Over 113,000 new RESPs opened across Canada

TORONTO, ON – Four of the leading providers of group Registered Education Savings Plans in Canada delivered an impressive $160,910,503 dollars in Education Assistance Payments to more than 58,000 post-secondary students across Canada last year. The total payout amount represented an increase of 5.3 per cent over the same period in the previous year. Additionally, more than 113,000 new plans were established between November 1, 2005 and October 31, 2006.

The numbers were tallied by the Registered Education Savings Plan Dealers Association of Canada (RESPDAC), of which all four companies are members. The four members of the association include C.S.T. Consultants Inc., Children’s Education Funds Inc., Heritage Education Funds Inc., and USC Education Savings Plans Inc.

“Our numbers continue to grow, and with good reason,” said Peter Lewis, newly elected Chair of RESPDAC. “Education savings plans have been available in Canada for over forty years, but it’s really just been within the last nine years that families have responded in record numbers. This is thanks in part to extra incentives being provided by the federal government, and by more and more provinces.

“But it’s also partly due to the fact that a whole second generation is saving for their kids now – that is, the first generation of parents who benefited from RESPs are now parents saving for their own children.”

Post-secondary education has become a much greater priority for Canadian students over the last several years.

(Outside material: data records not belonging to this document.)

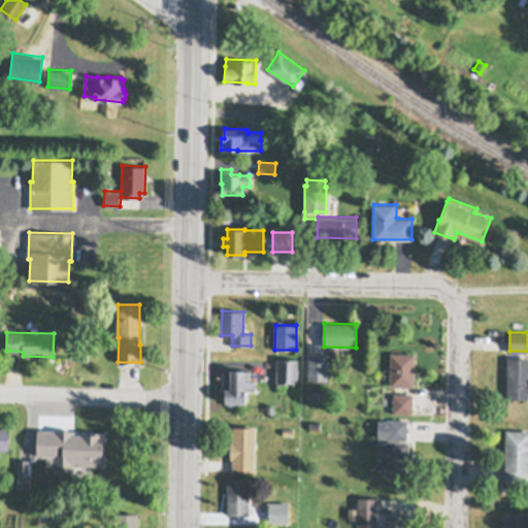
[(77,360),(77,352),(88,353),(88,360),(77,360)]
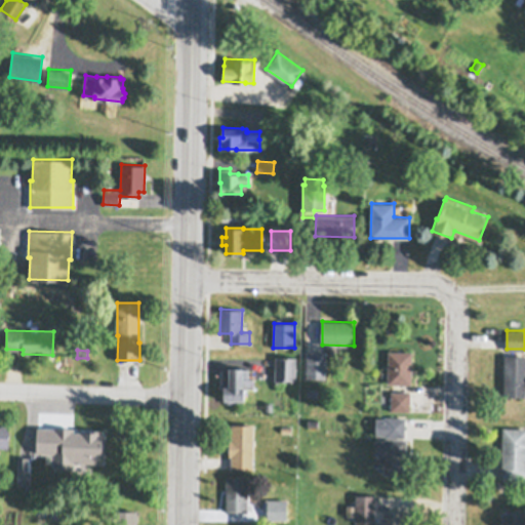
[(307,351),(326,351),(326,371),(325,371),(325,377),(307,377),(308,371),(307,371),(307,351)]
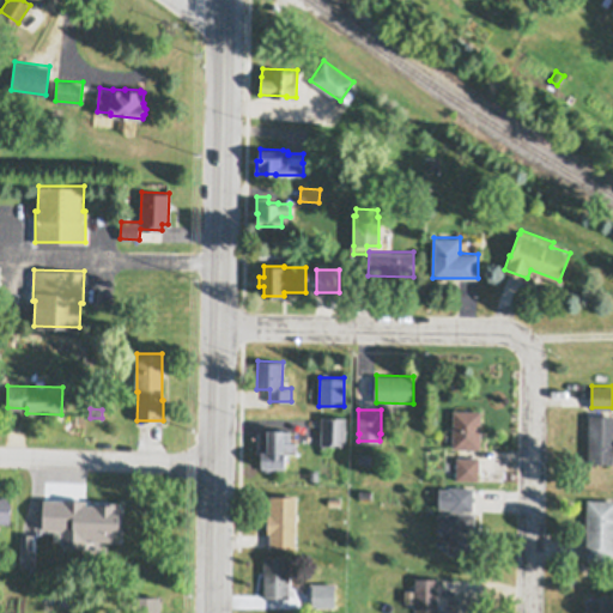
[(454,410),(481,410),(480,448),(453,448),(454,410)]
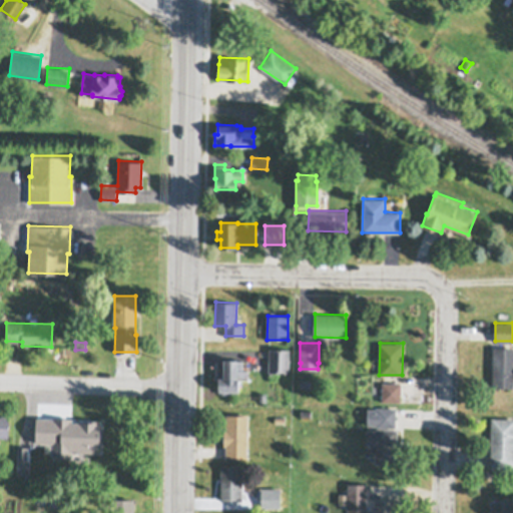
[(493,347),(512,347),(512,387),(493,387),(493,347)]
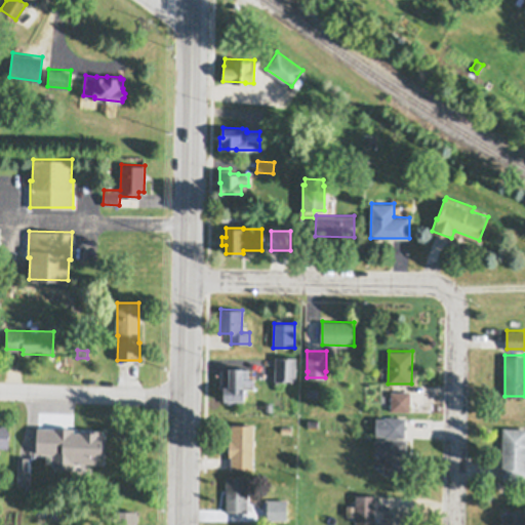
[(295,357),(295,380),(286,380),(285,382),(284,382),(284,384),(275,384),(275,356),(295,357)]
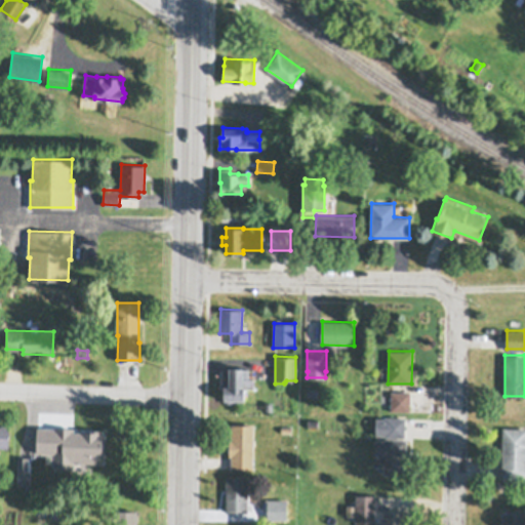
[(229,367),(243,367),(243,368),(248,368),(248,377),(253,377),(253,388),(244,388),(244,400),(235,400),(235,403),(227,403),(227,400),(224,400),(224,387),(223,387),(223,369),(229,369),(229,367)]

A 2002 study by Human Resources Development Canada estimated that more than 70 per cent of new jobs created in Canada now require some form of post-secondary education. Yet the cost of college or university education has also become a greater challenge for students and their parents, continually outpacing the rate of general inflation.

According to Statistics Canada, the national average of university tuition and fees alone (not including residence and other living costs) is nearly $4,400 in Canada today.

Financial planners caution their clients that the cost can go up to more than $14,000 peryear, when residence and other expenses are added. At a 5% rate of escalation, those tuition and living expenses could increase to a total of over $120,000 for a child born today, and enrolling in a four-year university program in 2024!

However, investing in RESPs is at least one method of making the post-secondary experience more accessible for the average Canadian family.

The members of RESPDAC all provide group scholarship savings plans – in which a family’s contributions are pooled with those of other investors. The cumulative funds are invested in secure, conservative interest-bearing securities such as government bonds, GICs and treasury bills.

Families can also benefit from the federal government’s Canada Education Savings Grant, which can pay up to $500 per year, depending on the size of the investor’s contribution and the family income. There’s also the Canada Learning Bond, which may apply to low- and middle-income families who qualify for the National Child Benefit Supplement. And finally, Alberta and Quebec have introduced provincial programs to assist families to save for post-secondary studies.

“Without an RESP for each of their children, many Canadian families simply could not afford to send their kids to college or university – it’s as simple as that,” said Mr. Lewis. “But all of us in the RESP Dealers Association are pleased and gratified that more and more families are looking at education savings plans as a necessary and integral part of their financial planning.

“And we’re equally proud of the students who graduate and go on to contribute to Canadian society, thanks to the post-secondary education they’ve received.”